Make meaning of receipt data using JavaScript fetch() and Space OCR API
As part of a software development curriculum, students at a local software training institute pick a project after covering 3 weeks of vanilla JavaScript content with the requirements that it must manipulate the DOM and make requests to an API.
The receipt reader was born out of boredom and amusement at the pile of receipts accumulated in the span of a year. Yes, there are existing solutions but none of them hosted locally, so lets make one.

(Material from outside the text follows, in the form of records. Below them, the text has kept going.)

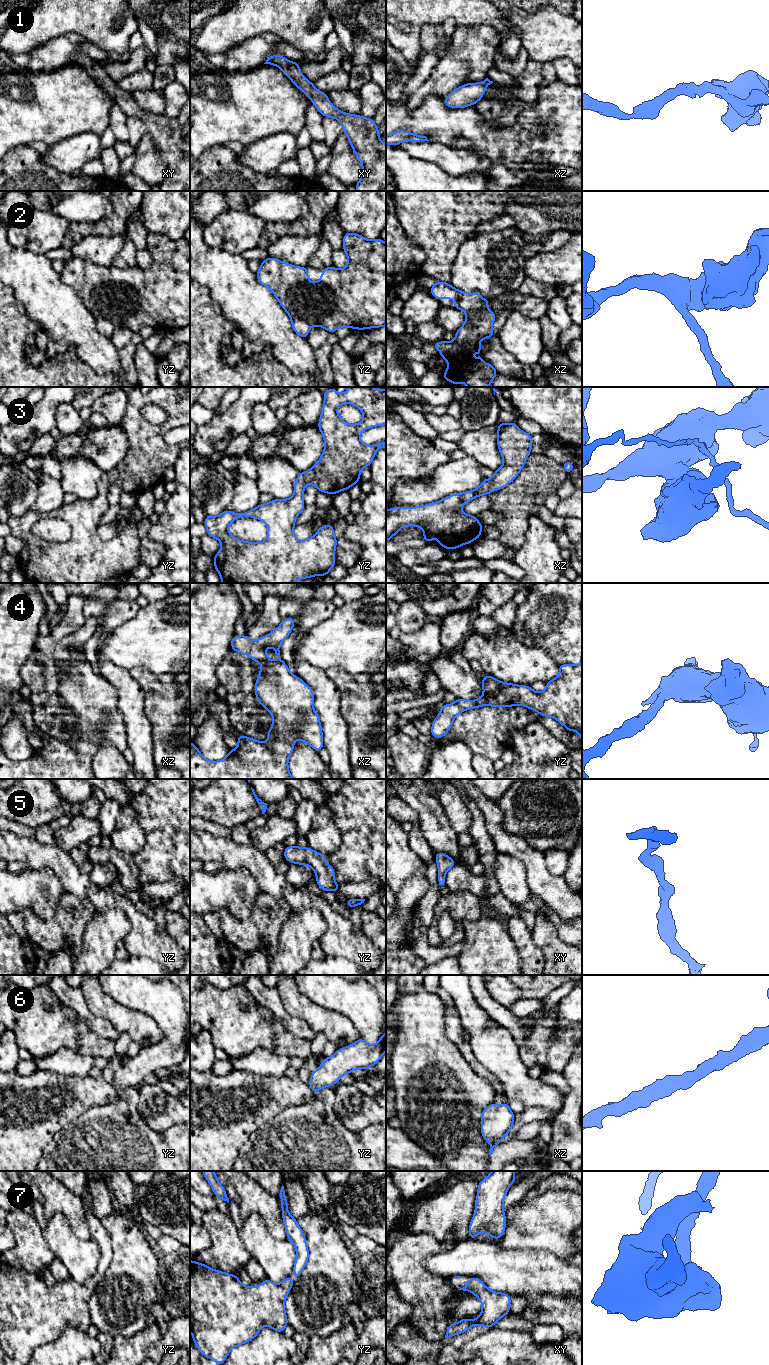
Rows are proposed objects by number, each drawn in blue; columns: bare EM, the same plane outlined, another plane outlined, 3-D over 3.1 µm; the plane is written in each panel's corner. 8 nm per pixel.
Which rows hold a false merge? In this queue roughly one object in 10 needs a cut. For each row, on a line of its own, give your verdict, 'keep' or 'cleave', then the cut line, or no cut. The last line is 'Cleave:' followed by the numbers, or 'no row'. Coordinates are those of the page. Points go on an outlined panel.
1: keep | no cut
2: keep | no cut
3: keep | no cut
4: keep | no cut
5: keep | no cut
6: keep | no cut
7: keep | no cut
Cleave: no row

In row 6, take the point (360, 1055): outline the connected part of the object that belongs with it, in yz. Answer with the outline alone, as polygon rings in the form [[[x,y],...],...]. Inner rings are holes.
[[[386,1032],[373,1045],[359,1038],[353,1044],[339,1048],[336,1053],[324,1058],[319,1068],[312,1072],[310,1089],[316,1094],[324,1087],[332,1087],[341,1076],[353,1073],[355,1069],[370,1069],[386,1052]]]

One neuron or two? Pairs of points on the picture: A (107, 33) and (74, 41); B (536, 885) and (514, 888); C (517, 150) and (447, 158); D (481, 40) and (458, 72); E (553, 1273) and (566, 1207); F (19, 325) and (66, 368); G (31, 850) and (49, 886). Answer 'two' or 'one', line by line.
A: two
B: two
C: two
D: one
E: two
F: one
G: two

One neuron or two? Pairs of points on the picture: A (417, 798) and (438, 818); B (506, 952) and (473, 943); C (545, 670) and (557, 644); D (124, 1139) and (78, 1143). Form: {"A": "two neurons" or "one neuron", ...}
{"A": "one neuron", "B": "one neuron", "C": "two neurons", "D": "one neuron"}

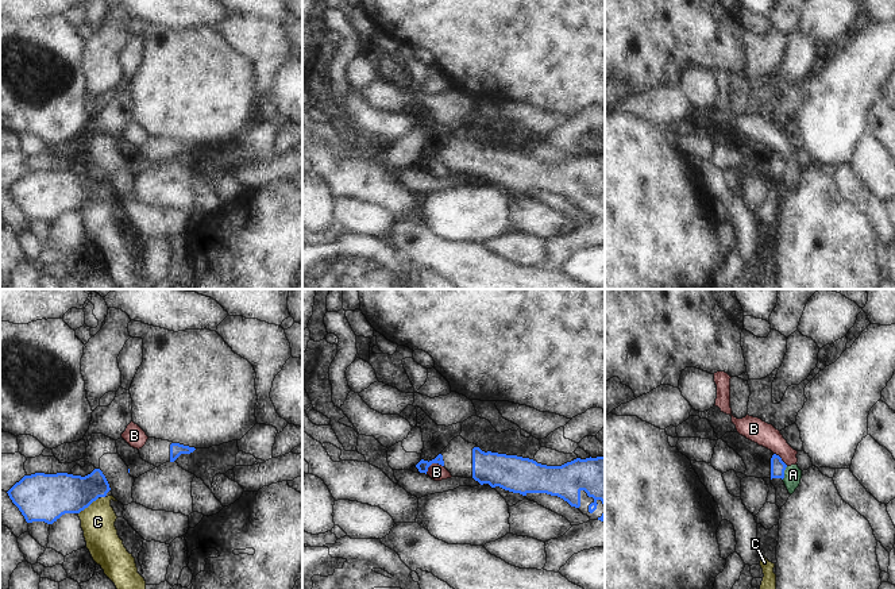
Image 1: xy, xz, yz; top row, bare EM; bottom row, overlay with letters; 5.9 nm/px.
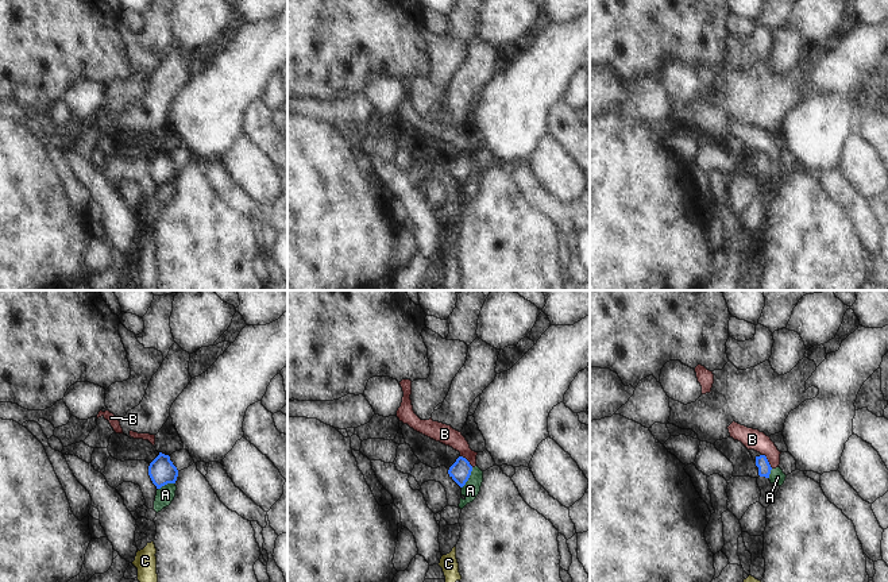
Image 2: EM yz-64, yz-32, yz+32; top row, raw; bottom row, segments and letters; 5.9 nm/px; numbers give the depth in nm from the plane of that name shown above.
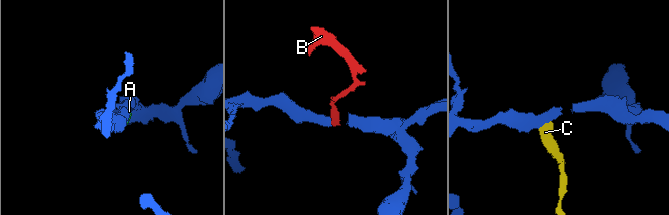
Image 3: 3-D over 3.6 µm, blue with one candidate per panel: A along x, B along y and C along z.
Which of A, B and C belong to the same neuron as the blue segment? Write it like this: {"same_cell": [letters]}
{"same_cell": []}

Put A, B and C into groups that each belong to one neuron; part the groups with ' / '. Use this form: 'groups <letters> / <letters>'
groups A B C

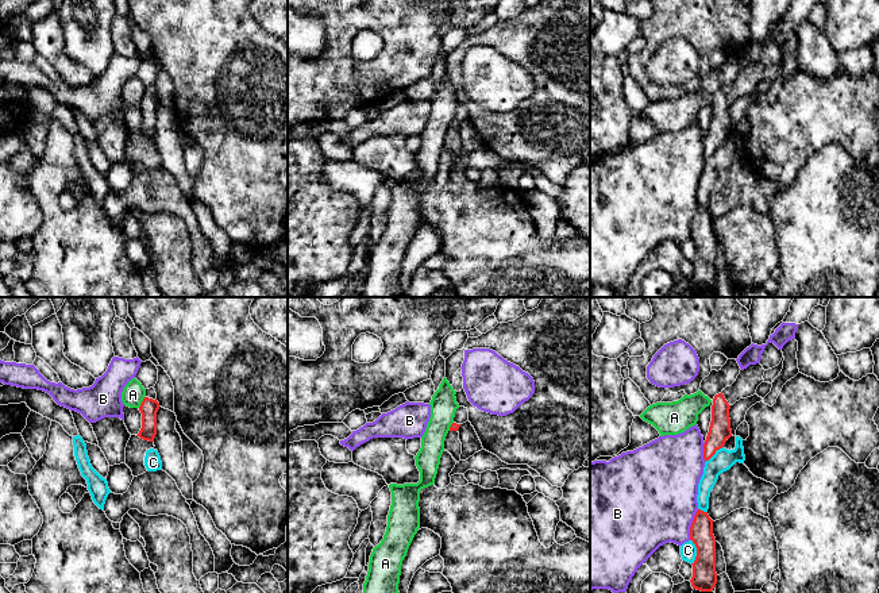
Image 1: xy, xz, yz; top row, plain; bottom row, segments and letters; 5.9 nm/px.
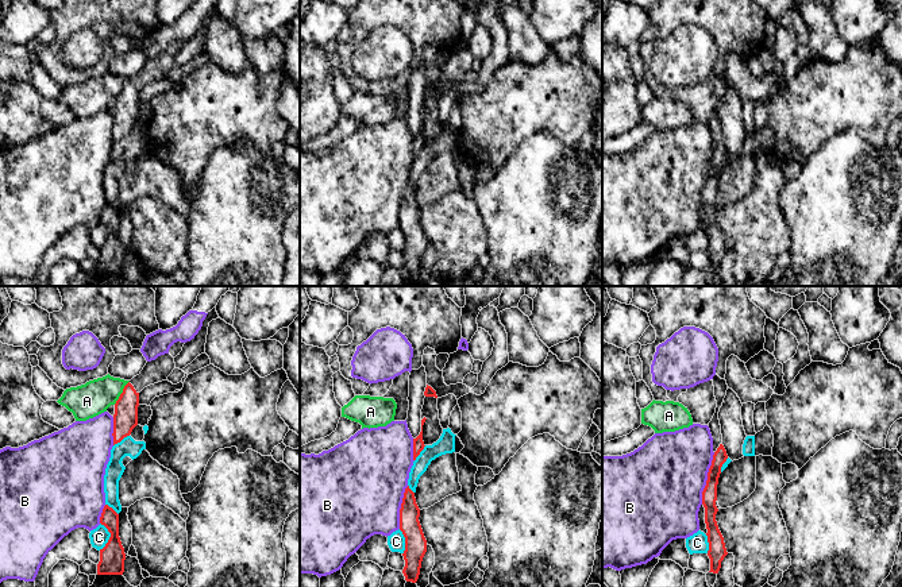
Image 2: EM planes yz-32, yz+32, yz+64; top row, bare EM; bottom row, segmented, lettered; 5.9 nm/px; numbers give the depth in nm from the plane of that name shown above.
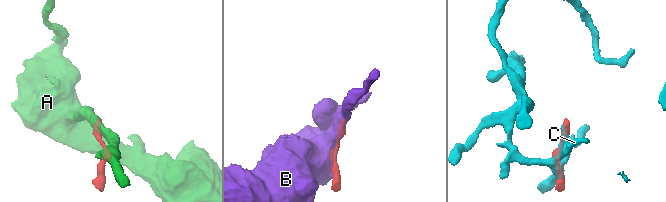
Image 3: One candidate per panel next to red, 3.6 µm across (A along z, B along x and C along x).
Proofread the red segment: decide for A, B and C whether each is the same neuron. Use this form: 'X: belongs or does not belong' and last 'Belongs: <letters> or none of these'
A: does not belong
B: does not belong
C: does not belong
Belongs: none of these

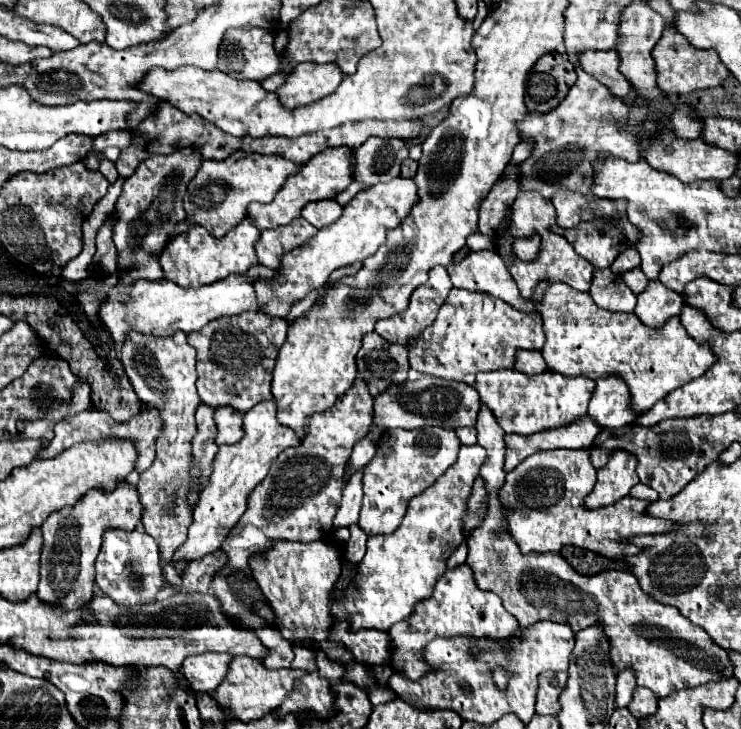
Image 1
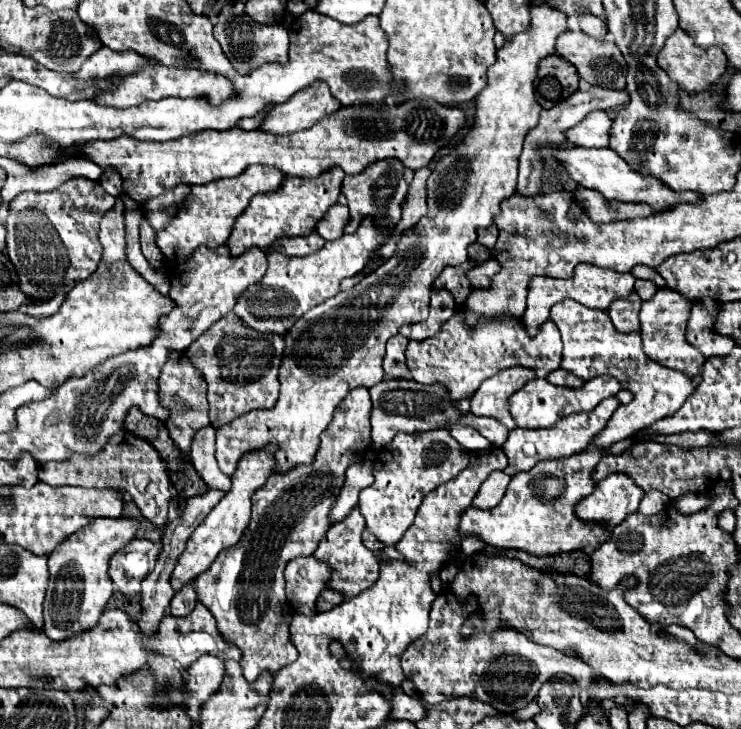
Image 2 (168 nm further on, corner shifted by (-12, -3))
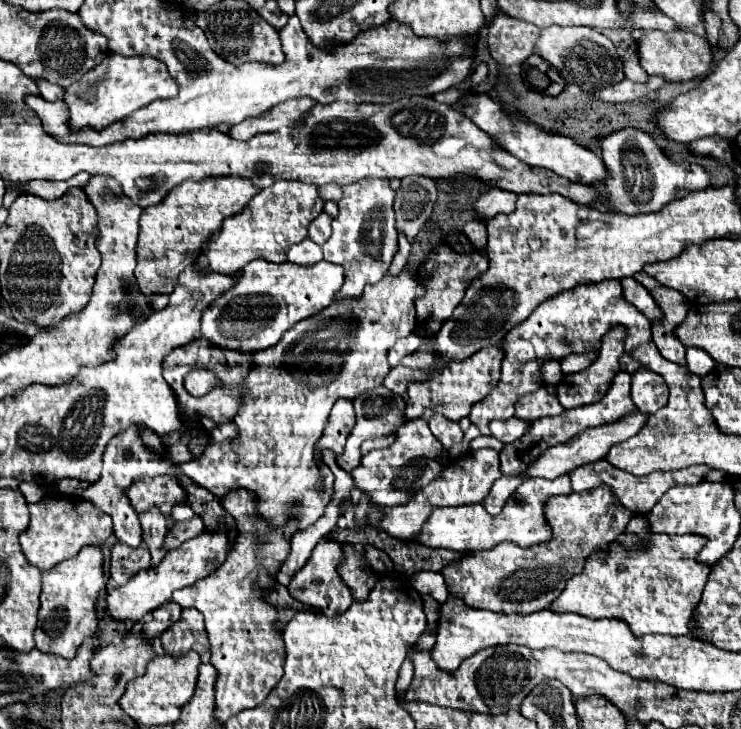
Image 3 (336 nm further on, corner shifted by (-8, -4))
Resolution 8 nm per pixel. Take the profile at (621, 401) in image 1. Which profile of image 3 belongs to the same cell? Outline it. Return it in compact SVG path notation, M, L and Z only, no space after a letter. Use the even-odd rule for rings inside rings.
M640 368L632 374L632 402L638 410L654 414L668 400L668 386L664 378L652 370Z

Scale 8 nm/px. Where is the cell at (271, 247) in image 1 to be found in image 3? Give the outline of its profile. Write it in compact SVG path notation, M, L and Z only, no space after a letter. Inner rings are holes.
M306 238L300 244L290 246L288 260L294 262L294 264L304 264L304 266L314 264L314 262L322 260L322 248L316 242L312 242L310 238Z

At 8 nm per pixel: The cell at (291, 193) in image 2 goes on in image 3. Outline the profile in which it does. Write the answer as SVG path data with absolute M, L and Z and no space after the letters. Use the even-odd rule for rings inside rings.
M280 180L276 184L272 184L272 188L260 190L244 208L244 212L224 220L222 230L212 236L210 244L204 246L204 252L200 254L198 266L200 268L210 268L214 272L220 274L236 274L238 268L244 268L248 262L256 260L256 258L266 258L272 262L284 262L286 260L286 252L292 244L298 244L300 240L304 240L308 236L308 224L324 210L324 200L318 194L318 186L308 186L308 184L300 184L300 182L288 182L288 180Z

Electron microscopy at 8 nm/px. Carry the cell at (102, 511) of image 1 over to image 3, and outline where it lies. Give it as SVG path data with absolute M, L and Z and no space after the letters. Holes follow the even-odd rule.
M84 546L72 560L64 560L42 572L42 594L36 628L36 648L64 658L72 658L76 648L98 630L96 598L104 590L104 556L102 546Z

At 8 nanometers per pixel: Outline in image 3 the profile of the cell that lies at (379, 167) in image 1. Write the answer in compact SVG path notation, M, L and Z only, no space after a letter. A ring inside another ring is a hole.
M388 178L365 179L342 186L342 200L338 202L338 216L332 222L332 236L322 246L324 260L344 266L344 286L338 292L340 298L356 298L362 294L366 284L380 282L384 272L388 272L392 258L398 250L398 232L394 228L394 190Z

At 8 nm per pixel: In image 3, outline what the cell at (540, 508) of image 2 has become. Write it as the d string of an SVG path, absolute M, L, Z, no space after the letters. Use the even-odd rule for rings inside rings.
M562 474L554 480L546 478L526 478L516 492L512 494L512 500L508 500L498 516L486 514L482 510L482 504L466 504L466 506L456 506L456 508L440 508L432 512L428 524L424 524L418 542L430 548L448 548L448 550L458 550L458 552L474 552L474 550L490 550L502 542L514 542L520 548L532 548L536 544L544 544L552 540L552 528L546 520L544 506L548 502L548 496L560 496L560 494L570 494L572 484L570 484L570 474Z

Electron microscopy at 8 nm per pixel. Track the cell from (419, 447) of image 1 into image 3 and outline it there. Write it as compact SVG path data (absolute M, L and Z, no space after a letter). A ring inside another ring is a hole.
M422 418L410 420L404 428L398 428L396 440L392 446L384 450L368 452L362 458L360 466L350 472L360 492L370 496L368 526L380 528L380 522L384 520L384 512L382 512L384 508L406 504L422 486L436 480L444 472L444 466L440 464L442 456L448 458L448 452L444 452L440 440L430 432L428 422L424 422Z

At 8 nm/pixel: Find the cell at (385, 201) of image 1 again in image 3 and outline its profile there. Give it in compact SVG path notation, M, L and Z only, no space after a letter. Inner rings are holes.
M264 258L252 260L244 266L244 276L234 288L230 288L208 312L202 316L202 338L210 340L220 348L256 352L276 344L282 334L292 328L298 320L316 316L342 288L344 268L340 264L330 264L320 260L312 266L300 266L292 262L272 264Z

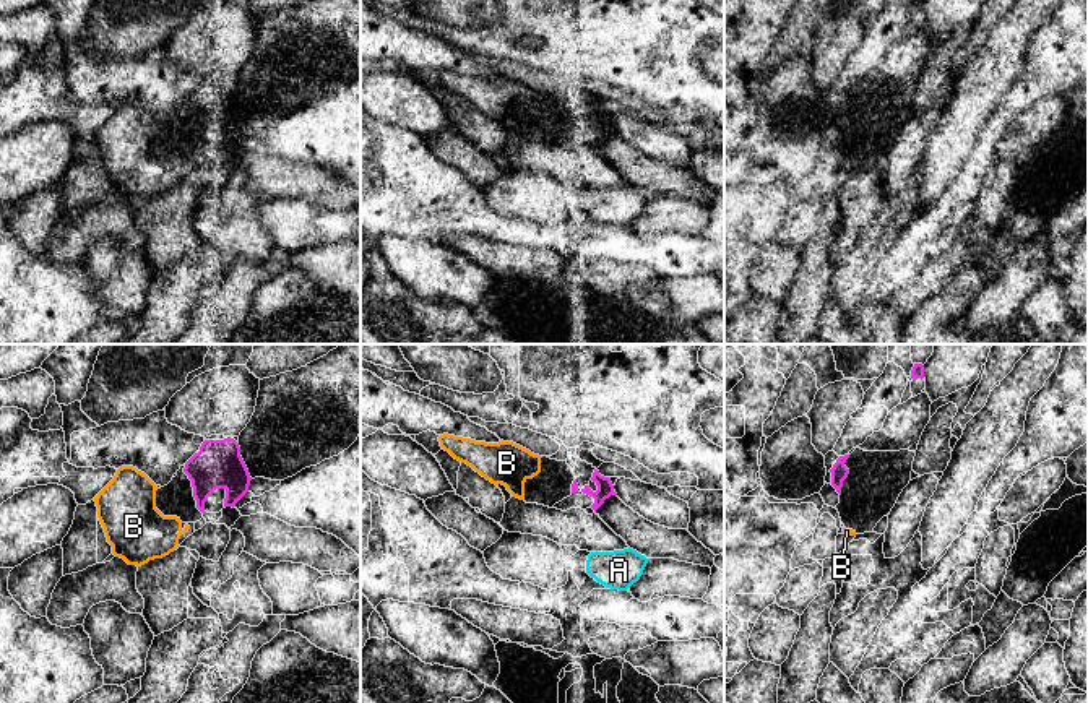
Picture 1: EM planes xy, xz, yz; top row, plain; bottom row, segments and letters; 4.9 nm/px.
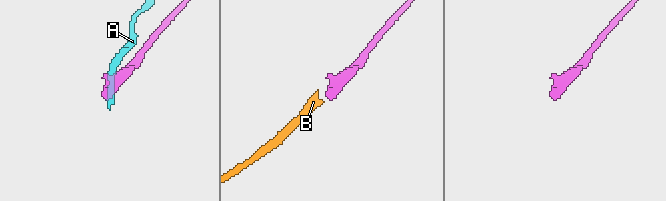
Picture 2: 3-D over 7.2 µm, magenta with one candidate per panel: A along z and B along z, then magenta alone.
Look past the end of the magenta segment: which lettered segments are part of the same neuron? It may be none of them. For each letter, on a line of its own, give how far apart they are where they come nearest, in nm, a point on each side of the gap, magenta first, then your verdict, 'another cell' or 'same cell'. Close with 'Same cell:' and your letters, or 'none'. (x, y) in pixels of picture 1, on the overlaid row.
A: 200 nm | xz (595, 510), (595, 552) | another cell
B: 100 nm | xy (200, 510), (187, 525) | same cell
Same cell: B

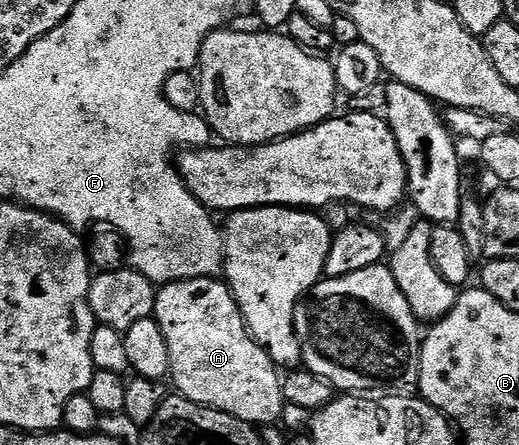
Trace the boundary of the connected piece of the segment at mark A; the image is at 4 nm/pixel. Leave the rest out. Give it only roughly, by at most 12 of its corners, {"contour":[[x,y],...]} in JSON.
{"contour":[[163,286],[175,392],[253,427],[283,415],[278,366],[232,290]]}

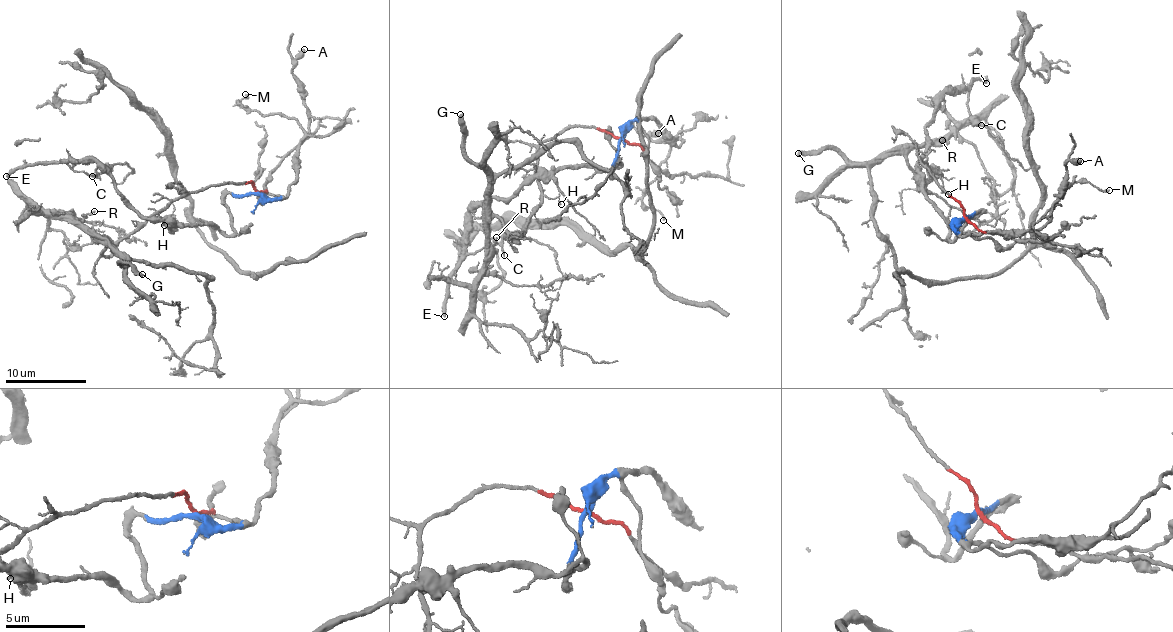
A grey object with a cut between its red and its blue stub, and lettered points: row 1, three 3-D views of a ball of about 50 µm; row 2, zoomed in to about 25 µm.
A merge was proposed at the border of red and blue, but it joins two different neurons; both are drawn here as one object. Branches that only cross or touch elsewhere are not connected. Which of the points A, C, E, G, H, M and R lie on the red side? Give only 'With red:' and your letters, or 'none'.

Step 1: The Interface : HTML & some client-side JavaScript
The initial part of this project involves creating a simple HTML form with an input whose property “type”is set to “file”.
We can then use JavaScript to read in the passed file when the form is submitted.
let photo = document.getElementById("filename").files[0];
Let us then parse the raw data contained in the photo using a FileReader() object.
if (photo) {
var reader = new FileReader();
reader.onloadend = function () {uploadFile(reader.result)};
reader.readAsDataURL(photo);
}
Now with the contents of the image in hand, we can move to making sense of it.
Step 2 : Process the receipt image
For test data, we shall use receipts from camera images such as the one shown below.
Attempt 1: Using Google Cloud’s OCR APIs
Google Cloud offers a vast library of APIs and a generous 300$ free credits on first sign up including the Google Cloud Vision & Google Cloud Documents APIs, both suitable for the task at hand.
For this task, Google provides a follow along tutorial that involves the following steps:
- Set up your Google Cloud Account & Install Google cli Locally
- Create a Project
- Install the Google Document / Google Vision API in the project
- Create A Service Account
- Set Up a Processor
Honestly, at this point creating this much infrastructure seems like overkill for a first iteration. Change of plans.
Attempt 2 & Final: Re strategize and use OCR Space
A wise man changes their mind — Unknown
With the knowledge of the desired input: a base 64 string image and the output: a JSON, we can try again with less set up. Enter the free OCR API from OCR Space who so graciously provide a free endpoint with no credit card required.
To test the endpoint, we can run the Postman collection provided by OCR Space. Once you have validated that the endpoint works and returns a valid response, we can then proceed to make the JavaScript equivalent. A handy shortcut for this is provided by Postman as a code snippet.
First , create a Header object and add your API key like so:
var myHeaders = new Headers();
myHeaders.append("apikey", "mykey");
Then we can create a FormData object and add the language of the scanned image as well as additional properties.
var formdata = new FormData();
formdata.append("language", "eng");
Because of the grainy and tabular nature of camera images, it would be prudent to scale the images up and parse them as tabular data . For a full list of all the possible properties that can be added to the form data , checkout the description of the POST parameters . Something to also note is that you have multiple OCR engines available. Taking a closer look at the API documentation and it is safe to conclude that OCR engine 3 works best for this task as it offers extra language support, so let us go ahead and set this up
formdata.append("base64Image", blobFile);
formdata.append("scale", "true");
formdata.append("isTable", "true");
formdata.append("OCREngine", "3");
Now to make the magic happen.
fetch("https://api.ocr.space/parse/image", {
method: 'POST',
headers: myHeaders,
body: formdata,
redirect: 'follow'
}).then(response => response.text())
.then(result => console.log(result))
.catch(error => console.log('error', error));
In the spirit of a quick first iteration , from the returned JSON we only need 4 items: Total amount in a receipt , the name of the store , Value Added Tax(VAT ) and the date of the purchase and the image url. For the next step, this information needs to be contained in a data store.
In this case, I use a local db.json file as my “database” and mocked up an API that runs CRUD operations against it using JSON server.
Step 3 : Rendering the received Information
To beautify the initial form ,you can use Tailwind CSS styling using the Mamba Component Library. We also need a table that allows us to display the parsed output of receipts as well as allows us to delete an existing receipt.
The end result is still looks like WIP but works.
You can find the code for this project on GitHub , with updates as I continue to explore the Google Cloud Document API.